I have wanted (for a long time) to have a small server in the utility closet, which would record digital TV and serve all this to any place in the house.
I also want it to store all of my videos, photos and music. Ooh, and I also want to be able to grow the storage size without copying data.
So I finally bought the hardware and I am now building the dream. :)
It is a HP micro server, in which I now put 4 disks I had still lying around.
The first step was to install Ubuntu Server onto a btrfs file system.

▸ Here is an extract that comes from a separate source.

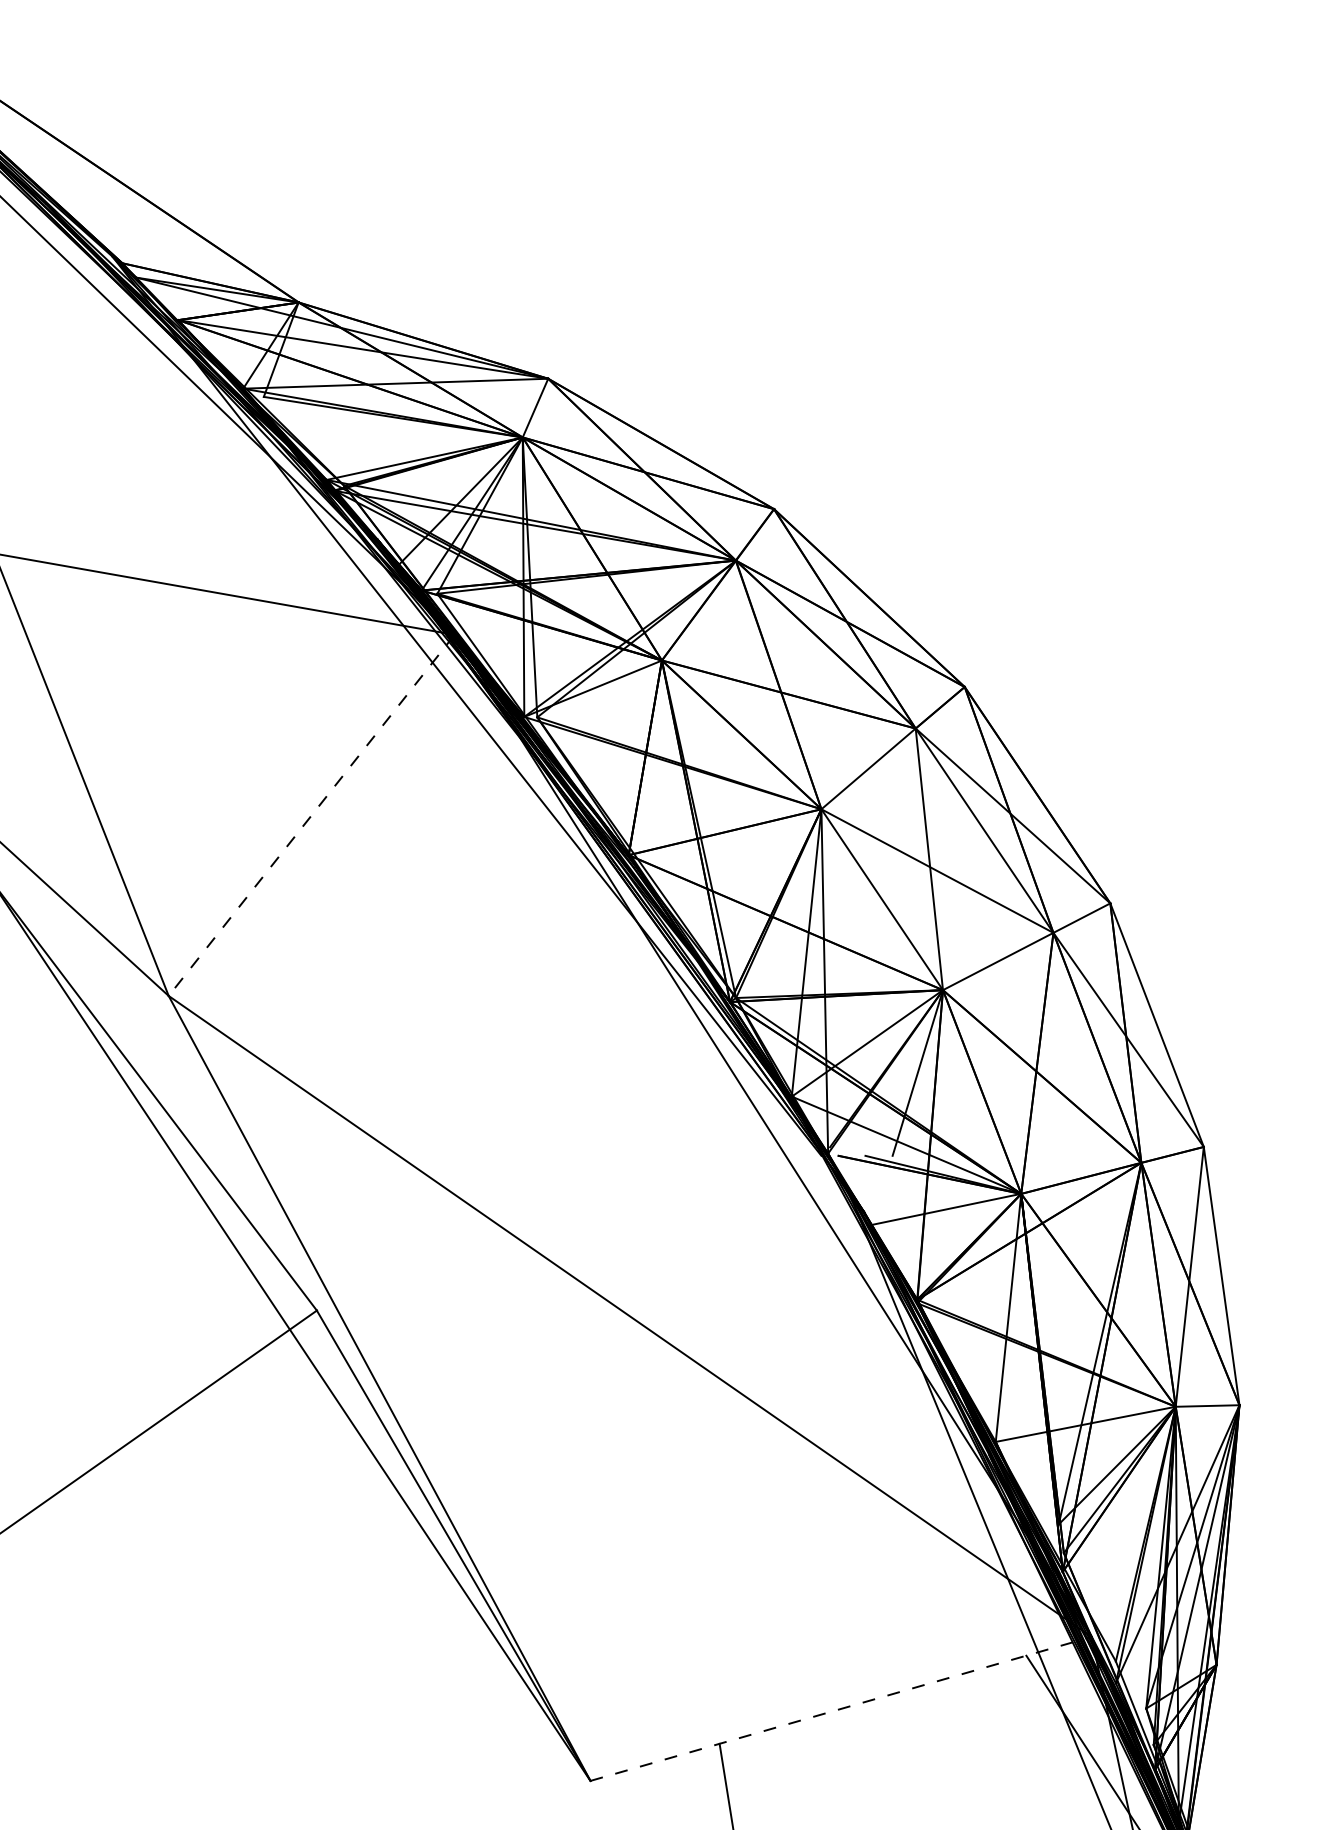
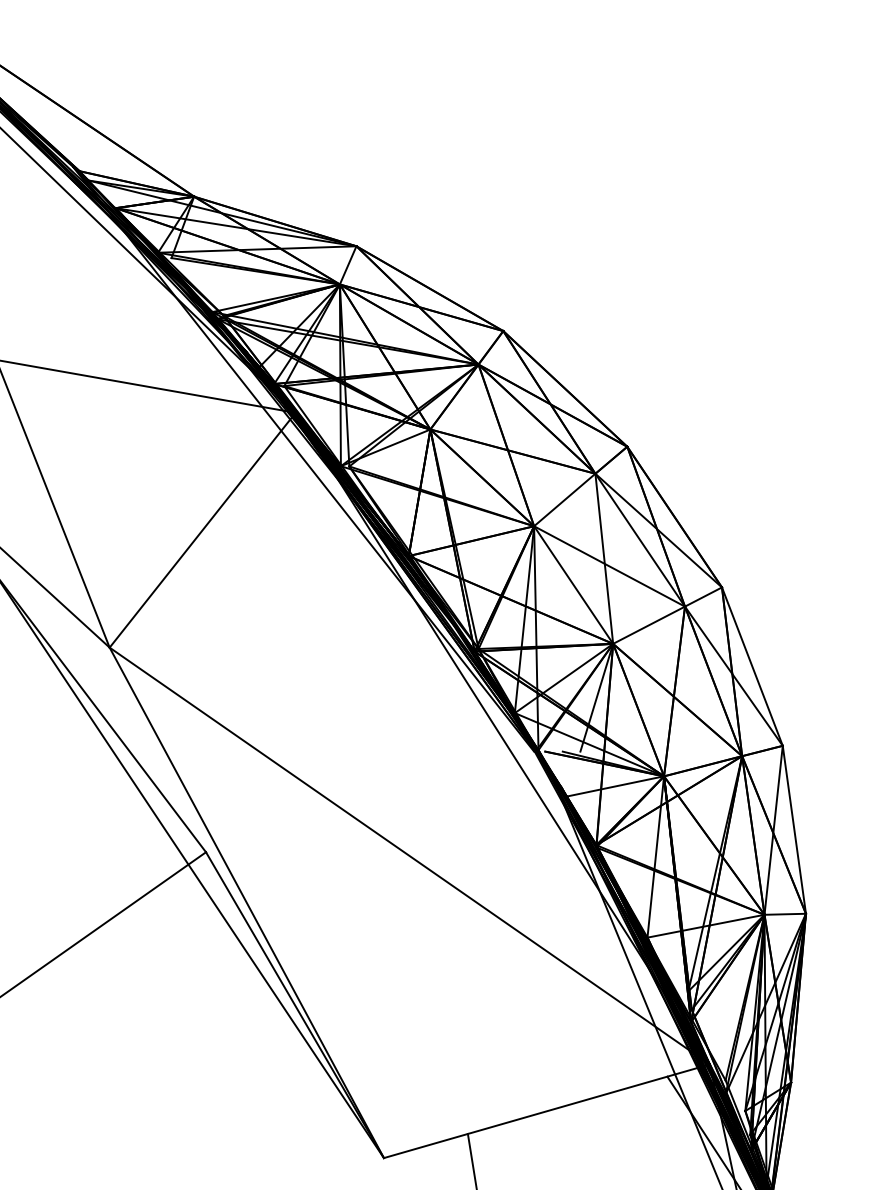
line: (311, 815) -> (202, 530), dashed -> solid
line: (840, 1709) -> (546, 1111), dashed -> solid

I know it is still young, but it does give me all the features I need. (Snapshots, expanding the size of the raid array with no trouble, and of course check summing!)
So, that proved to be a bit tricky, but I have described that here: http://askubuntu.com/questions/87241/how-to-install-using-btrfs-in-raid10-mode
update: turned out I wanted to use raid1 in btrfs instead of raid10! This will create two copies of each block even if you have 4 disks.
First install btrfs snapshot support for apt-get:
sudo apt-get install apt-btrfs-snapshot
Now add ppa support, this will be useful for the next steps:
sudo apt-get install python-software-properties
OK, so next step was to get digital tv recording working, I have chosen to use tvheadend (https://www.lonelycoder.com/hts/tvheadend_overview.html) and oscam (http://streamboard.gmc.to:8001/) to do the job.
I live in the Netherlands in Ziggo area. I installed oscam from the PPA (https://launchpad.net/~oscam/+archive/ppa) and tvheadend from their debian repo as described here: https://www.lonelycoder.com/hts/tvheadend_download.html.
wget https://github.com/downloads/andoma/hts/public.key
sudo apt-key add public.key
Finally, I am using the following config files (links here). Note that you should change the username and password fields.
Next step is getting the media served to my Philips TV which supports DLNA, for this I will try miniDLNA from the following ppa (https://launchpad.net/~stedy6/+archive/stedy-minidna).
My Philips TV needs some recoding before it can play the files recorded with tvheadend.
So I might end up using MediaTomb, but I will first have to test that.
Of course, I want to access my uberNAS from anywhere. But it is attached through a router on a cosumer internet connection. Which means the ip address of the router may vary. I could opt for using dynDNS or something, but I would like to do this myself.